* _TASK OBJECTIVE_
What is needed is an exact copy of the data below, pictures excluded.

* _SUPPLIED ENTRIES_
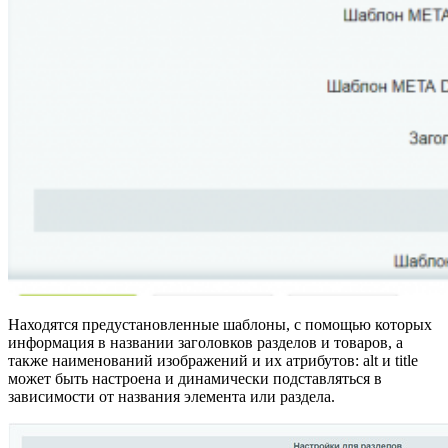
Находятся предустановленные шаблоны, с помощью которых
информация в названии заголовков разделов и товаров, а
также наименований изображений и их атрибутов: alt и title
может быть настроена и динамически подставляться в
зависимости от названия элемента или раздела.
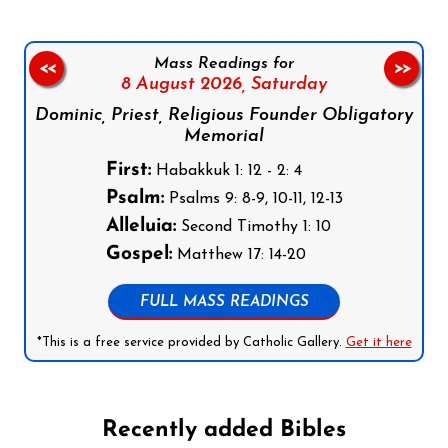
Mass Readings for
<<
>>
8 August 2026,
Saturday
Dominic, Priest, Religious Founder Obligatory
Memorial
First:
Habakkuk 1: 12 - 2: 4
Psalm:
Psalms 9: 8-9, 10-11, 12-13
Alleluia:
Second Timothy 1: 10
Gospel:
Matthew 17: 14-20
FULL MASS READINGS
*This is a free service provided by Catholic Gallery.
Get it here
Recently added Bibles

* _PROBLEM SOLUTION_
Находятся предустановленные шаблоны, с помощью которых
информация в названии заголовков разделов и товаров, а
также наименований изображений и их атрибутов: alt и title
может быть настроена и динамически подставляться в
зависимости от названия элемента или раздела.
Mass Readings for
<<
>>
8 August 2026,
Saturday
Dominic, Priest, Religious Founder Obligatory
Memorial
First:
Habakkuk 1: 12 - 2: 4
Psalm:
Psalms 9: 8-9, 10-11, 12-13
Alleluia:
Second Timothy 1: 10
Gospel:
Matthew 17: 14-20
FULL MASS READINGS
*This is a free service provided by Catholic Gallery.
Get it here
Recently added Bibles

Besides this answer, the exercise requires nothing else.